**WHAT THE TASK REQUIRES**
Output everything in the listing exactly.

**PROVIDED RECORDS**
---*---

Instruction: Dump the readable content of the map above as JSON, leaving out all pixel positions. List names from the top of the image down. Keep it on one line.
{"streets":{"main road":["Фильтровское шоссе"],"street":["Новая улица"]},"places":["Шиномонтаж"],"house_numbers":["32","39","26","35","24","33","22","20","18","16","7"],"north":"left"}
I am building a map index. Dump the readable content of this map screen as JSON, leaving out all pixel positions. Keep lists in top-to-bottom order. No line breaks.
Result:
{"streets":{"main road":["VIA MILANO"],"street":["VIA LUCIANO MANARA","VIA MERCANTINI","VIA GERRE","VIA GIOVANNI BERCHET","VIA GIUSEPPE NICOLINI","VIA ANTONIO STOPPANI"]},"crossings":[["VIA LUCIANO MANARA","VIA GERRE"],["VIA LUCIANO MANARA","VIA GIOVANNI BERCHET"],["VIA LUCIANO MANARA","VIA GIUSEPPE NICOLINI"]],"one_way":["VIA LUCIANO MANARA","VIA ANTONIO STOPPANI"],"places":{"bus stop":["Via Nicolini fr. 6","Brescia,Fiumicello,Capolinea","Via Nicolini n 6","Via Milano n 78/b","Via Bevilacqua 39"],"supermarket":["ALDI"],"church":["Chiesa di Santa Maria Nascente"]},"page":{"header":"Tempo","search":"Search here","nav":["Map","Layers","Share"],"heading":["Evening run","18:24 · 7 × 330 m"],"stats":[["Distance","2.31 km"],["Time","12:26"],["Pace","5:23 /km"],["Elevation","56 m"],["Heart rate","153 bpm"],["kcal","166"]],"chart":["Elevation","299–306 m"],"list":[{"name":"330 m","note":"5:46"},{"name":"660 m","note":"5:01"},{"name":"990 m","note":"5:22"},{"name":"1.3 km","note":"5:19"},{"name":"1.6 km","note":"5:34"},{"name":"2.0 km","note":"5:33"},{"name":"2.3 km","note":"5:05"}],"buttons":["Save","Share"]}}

---*---

**RESPONSE TO THE TASK**
Instruction: Dump the readable content of the map above as JSON, leaving out all pixel positions. List names from the top of the image down. Keep it on one line.
{"streets":{"main road":["Фильтровское шоссе"],"street":["Новая улица"]},"places":["Шиномонтаж"],"house_numbers":["32","39","26","35","24","33","22","20","18","16","7"],"north":"left"}
I am building a map index. Dump the readable content of this map screen as JSON, leaving out all pixel positions. Keep lists in top-to-bottom order. No line breaks.
Result:
{"streets":{"main road":["VIA MILANO"],"street":["VIA LUCIANO MANARA","VIA MERCANTINI","VIA GERRE","VIA GIOVANNI BERCHET","VIA GIUSEPPE NICOLINI","VIA ANTONIO STOPPANI"]},"crossings":[["VIA LUCIANO MANARA","VIA GERRE"],["VIA LUCIANO MANARA","VIA GIOVANNI BERCHET"],["VIA LUCIANO MANARA","VIA GIUSEPPE NICOLINI"]],"one_way":["VIA LUCIANO MANARA","VIA ANTONIO STOPPANI"],"places":{"bus stop":["Via Nicolini fr. 6","Brescia,Fiumicello,Capolinea","Via Nicolini n 6","Via Milano n 78/b","Via Bevilacqua 39"],"supermarket":["ALDI"],"church":["Chiesa di Santa Maria Nascente"]},"page":{"header":"Tempo","search":"Search here","nav":["Map","Layers","Share"],"heading":["Evening run","18:24 · 7 × 330 m"],"stats":[["Distance","2.31 km"],["Time","12:26"],["Pace","5:23 /km"],["Elevation","56 m"],["Heart rate","153 bpm"],["kcal","166"]],"chart":["Elevation","299–306 m"],"list":[{"name":"330 m","note":"5:46"},{"name":"660 m","note":"5:01"},{"name":"990 m","note":"5:22"},{"name":"1.3 km","note":"5:19"},{"name":"1.6 km","note":"5:34"},{"name":"2.0 km","note":"5:33"},{"name":"2.3 km","note":"5:05"}],"buttons":["Save","Share"]}}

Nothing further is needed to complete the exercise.